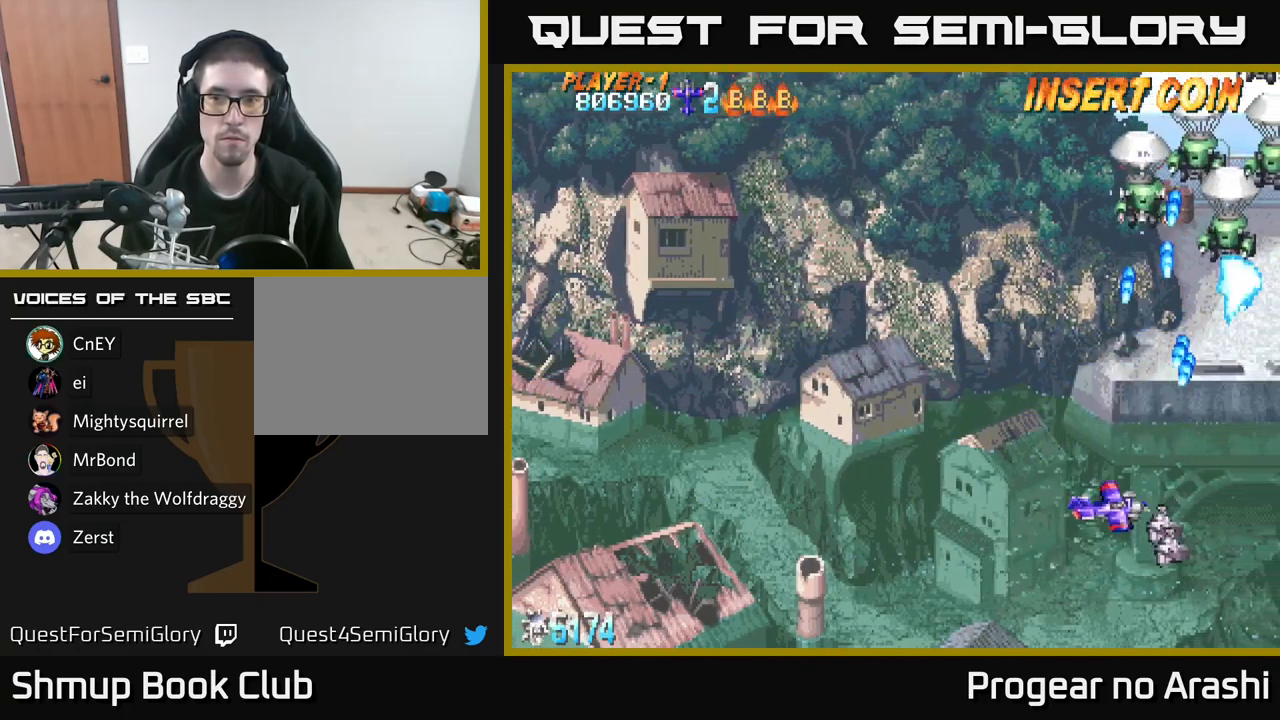
{"buttons": ["DPAD_LEFT"], "left_stick": "center", "right_stick": "center", "events": [[17, "DPAD_LEFT", "down"], [67, "DPAD_DOWN", "up"]]}
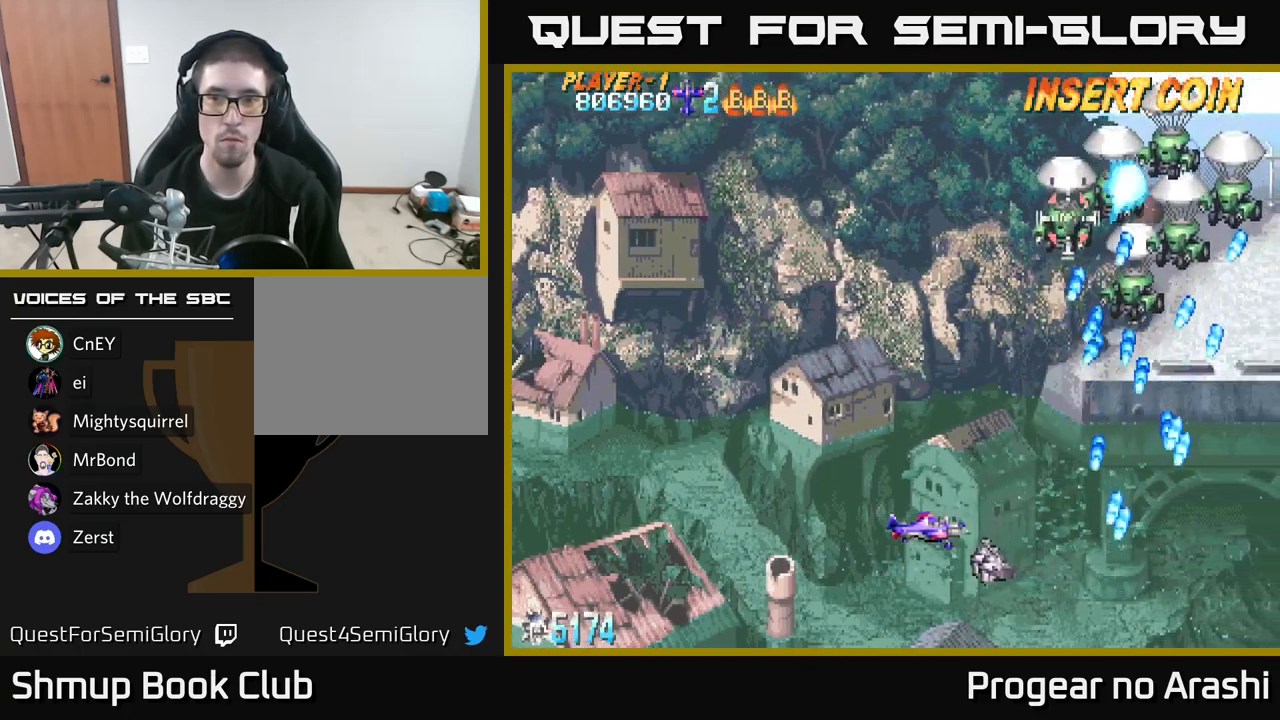
{"buttons": ["X", "DPAD_UP"], "left_stick": "center", "right_stick": "center", "events": [[17, "DPAD_UP", "down"], [117, "DPAD_LEFT", "up"], [450, "X", "down"]]}
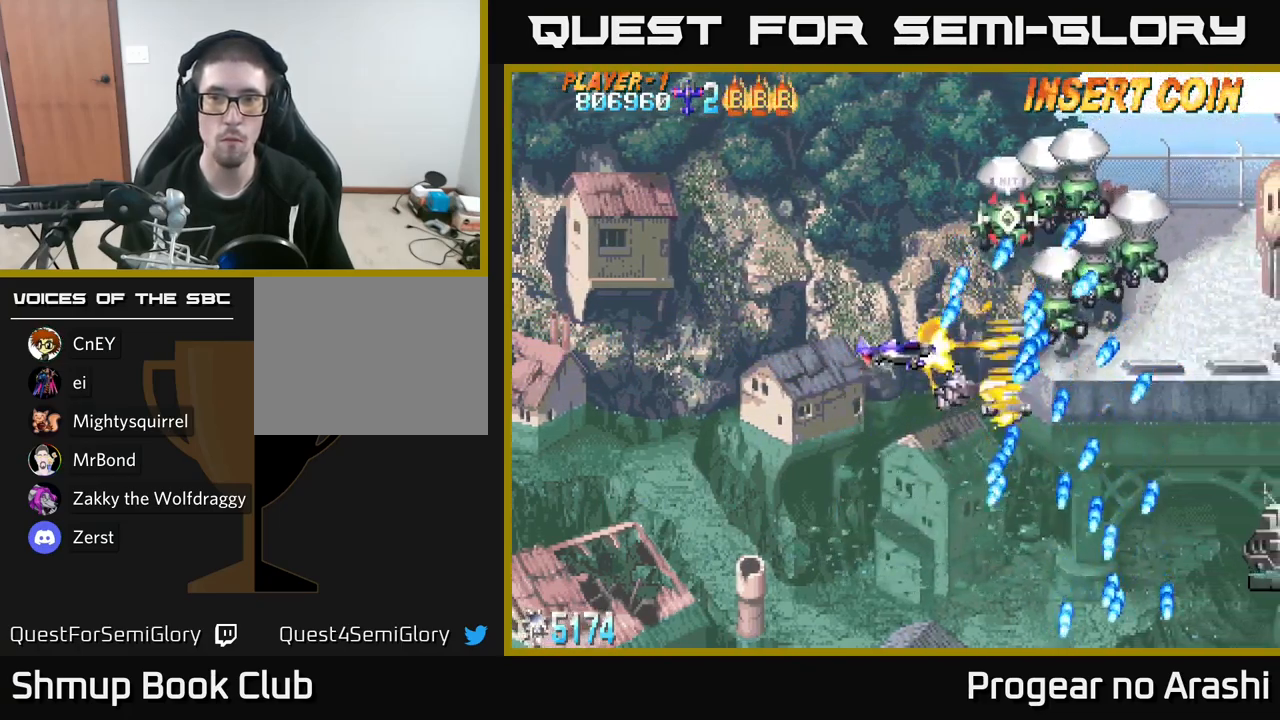
{"buttons": ["X", "DPAD_UP"], "left_stick": "center", "right_stick": "center", "events": [[100, "DPAD_LEFT", "down"], [283, "DPAD_LEFT", "up"]]}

****************

-- Assigned task --
Exclude the images, then output the data above word for word.

-- Solution for this task --
{"buttons": ["DPAD_LEFT"], "left_stick": "center", "right_stick": "center", "events": [[17, "DPAD_LEFT", "down"], [67, "DPAD_DOWN", "up"]]}
{"buttons": ["X", "DPAD_UP"], "left_stick": "center", "right_stick": "center", "events": [[17, "DPAD_UP", "down"], [117, "DPAD_LEFT", "up"], [450, "X", "down"]]}
{"buttons": ["X", "DPAD_UP"], "left_stick": "center", "right_stick": "center", "events": [[100, "DPAD_LEFT", "down"], [283, "DPAD_LEFT", "up"]]}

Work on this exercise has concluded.